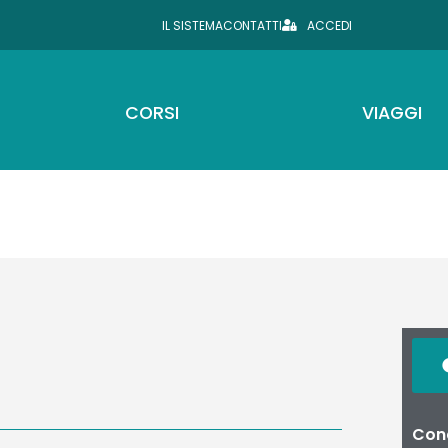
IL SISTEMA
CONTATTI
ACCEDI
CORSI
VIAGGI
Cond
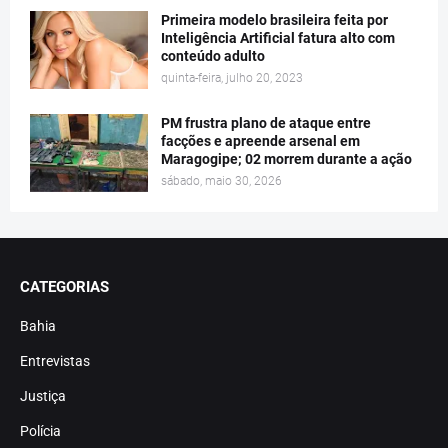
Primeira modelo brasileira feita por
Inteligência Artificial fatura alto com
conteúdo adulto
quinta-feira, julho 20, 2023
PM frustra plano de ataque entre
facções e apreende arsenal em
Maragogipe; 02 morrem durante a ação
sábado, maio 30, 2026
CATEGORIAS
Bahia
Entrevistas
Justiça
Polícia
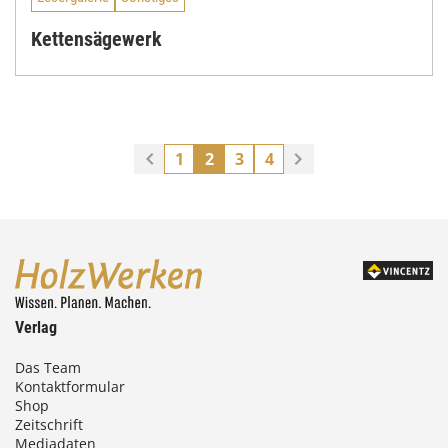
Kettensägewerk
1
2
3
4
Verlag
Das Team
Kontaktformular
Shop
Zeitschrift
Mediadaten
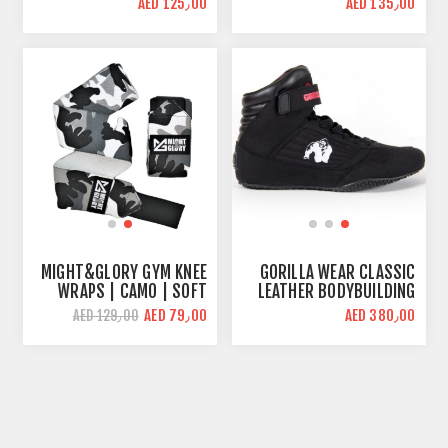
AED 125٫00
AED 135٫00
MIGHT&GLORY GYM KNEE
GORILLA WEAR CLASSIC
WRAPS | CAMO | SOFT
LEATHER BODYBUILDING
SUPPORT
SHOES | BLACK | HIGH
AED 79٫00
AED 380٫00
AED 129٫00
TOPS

---

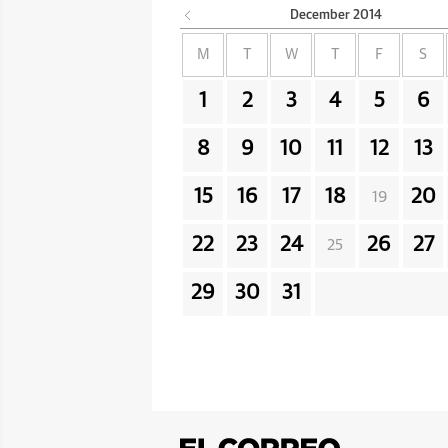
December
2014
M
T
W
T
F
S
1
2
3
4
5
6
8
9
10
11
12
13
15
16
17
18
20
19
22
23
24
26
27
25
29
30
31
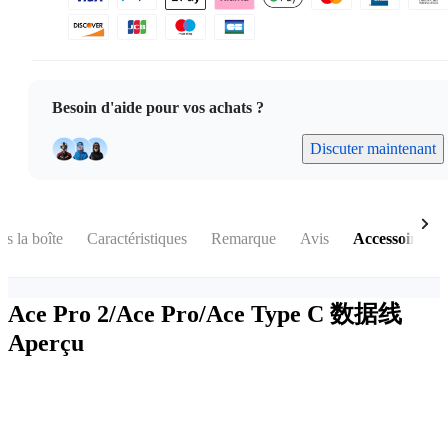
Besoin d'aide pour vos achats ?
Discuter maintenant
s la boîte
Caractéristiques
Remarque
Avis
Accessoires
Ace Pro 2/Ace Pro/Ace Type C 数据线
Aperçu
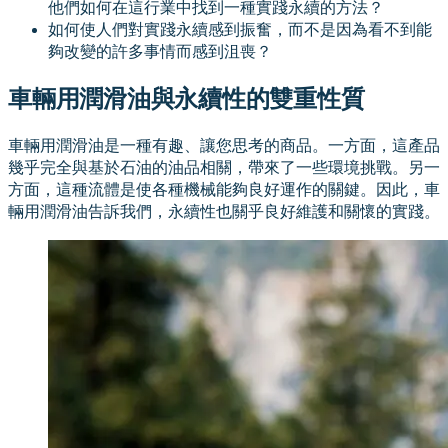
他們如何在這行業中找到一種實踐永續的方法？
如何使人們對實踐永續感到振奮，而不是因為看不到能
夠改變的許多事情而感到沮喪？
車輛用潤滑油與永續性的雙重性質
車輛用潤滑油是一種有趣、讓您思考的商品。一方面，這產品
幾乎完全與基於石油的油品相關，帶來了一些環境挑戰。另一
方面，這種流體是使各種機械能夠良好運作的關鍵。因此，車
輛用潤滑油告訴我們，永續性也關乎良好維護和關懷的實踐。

==

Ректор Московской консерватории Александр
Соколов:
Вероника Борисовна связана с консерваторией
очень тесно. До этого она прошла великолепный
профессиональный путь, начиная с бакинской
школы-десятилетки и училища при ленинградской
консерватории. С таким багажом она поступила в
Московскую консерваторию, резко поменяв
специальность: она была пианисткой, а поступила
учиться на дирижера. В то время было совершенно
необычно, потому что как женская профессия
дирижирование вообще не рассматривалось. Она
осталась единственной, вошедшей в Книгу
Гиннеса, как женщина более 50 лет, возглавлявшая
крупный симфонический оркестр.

• [Instructions for the task]: Only a number is expected: how many lines of the data include the string "поступила".

• [Solution to the exercise]: 2